Aberrant White Matter Development Underlies Atypical Visual Orienting At 6 Months in Prodromal Autism

Background: Many of the early behavioral markers associated with ASD implicate developmental impairments in flexibly allocating attentional resources to salient or biologically relevant information in the environment (e.g., orienting to name, responding to bids for joint attention, spontaneous gaze to faces and making eye contact). We reasoned that a domain-general deficit in selective visual orienting during a developmental period that requires flexible and efficient selective visual attention to support social information processing could constrain typical experience-dependent specialization with social information, and thereby contribute to the emergence of behavioral markers related to ASD symptoms.

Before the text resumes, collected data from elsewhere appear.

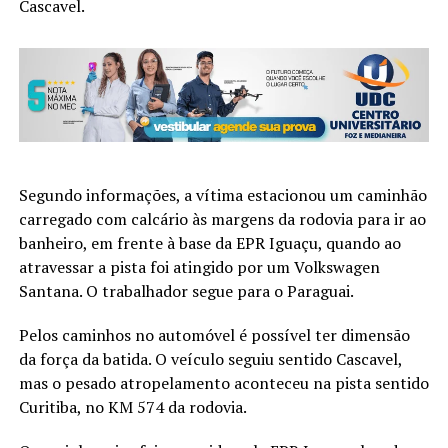
Cascavel.
Segundo informações, a vítima estacionou um caminhão
carregado com calcário às margens da rodovia para ir ao
banheiro, em frente à base da EPR Iguaçu, quando ao
atravessar a pista foi atingido por um Volkswagen
Santana. O trabalhador segue para o Paraguai.
Pelos caminhos no automóvel é possível ter dimensão
da força da batida. O veículo seguiu sentido Cascavel,
mas o pesado atropelamento aconteceu na pista sentido
Curitiba, no KM 574 da rodovia.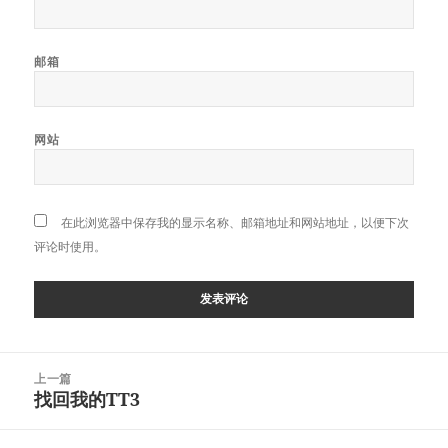
邮箱
网站
在此浏览器中保存我的显示名称、邮箱地址和网站地址，以便下次
评论时使用。
文
上一篇
章
找回我的TT3
上
导
篇
航
文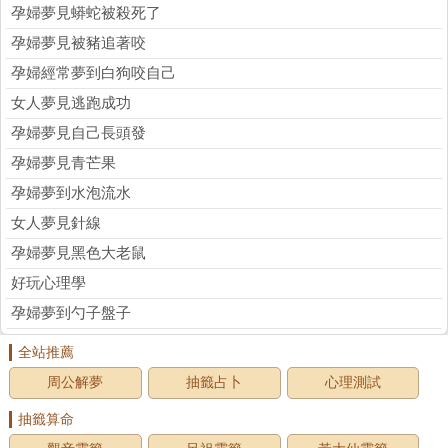
孕婦夢見蟒蛇被殺死了
孕婦夢見被豬追著咬
孕婦經常夢到白狗咬自己
女人夢見逃跑成功
孕婦夢見自己長頭發
孕婦夢見青芒果
孕婦夢到水泡流水
女人夢見針線
孕婦夢見黑色大老鼠
好玩心理學
孕婦夢到勺子盤子
全站推薦
周公解夢
抽籤占卜
心理測試
抽籤算命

Objectives: In the current study, we sought to examine whether infants who go on to develop ASD symptoms show different patterns of visual orienting at 6 months of age when compared to low-risk infants and genetic high-risk infants who do not develop ASD symptoms.  If so, does the organizational integrity of white matter explain atypical visual orienting? 

Methods: We used risk status and ADOS scores at 24 months to form three discrete groups; genetic low-risk or typically developing infants (hereafter LR, n = 37), genetic high-risk infants who do not meet ADOS criteria for an ASD at 24 months (hereafter HR-, n = 28), and infants who meet ADOS classification for an ASD at 24 months (hereafter ASD, n = 14).  At 6 months of age, visual orienting data was extracted from a gap/overlap paradigm and imaging data was extracted from a Diffusion Tensor Imaging sequence.  The three groups did not significantly differ in age (p = 0.297), nonverbal developmental level (p = 0.789), or number of valid gap (p = 0.306) or overlap trials (p = 0.148) completed. 

Results: A disease specific pattern emerged for the overlap latencies such that the ASD group showed longer latencies than both the HR- (p = 0.013) and the LR group (p = 0.038), who were statistically equivalent.  The data revealed a disease continuum model in gap latencies such that the ASD group showed significantly longer latencies than the LR group, but the HR- group did not significantly differ from the LR or ASD groups and their latencies fell at an intermediate position between LR and ASD (e.g., ASD > HR- > LR).  We found that the organizational integrity of white matter (RD) in the splenium moderated the association between risk status and visual orienting (overlap latencies, as per the disease specific finding above).  The results revealed a disordinal interaction, F(2, 65) = 3.35, p = .041, such that latencies in the overlap condition were not related to white matter integrity in the ASD group, whereas the association between overlap latencies and splenium RD among LR infants was quite strong.

Conclusions: These findings suggest that patterns of visual orienting at 6 months differentiate infants who go on to develop characteristics of ASD at 24 months from LR infants and HR infants who do not develop ASD symptoms, and that microstructural integrity of the splenium is putatively involved in this process.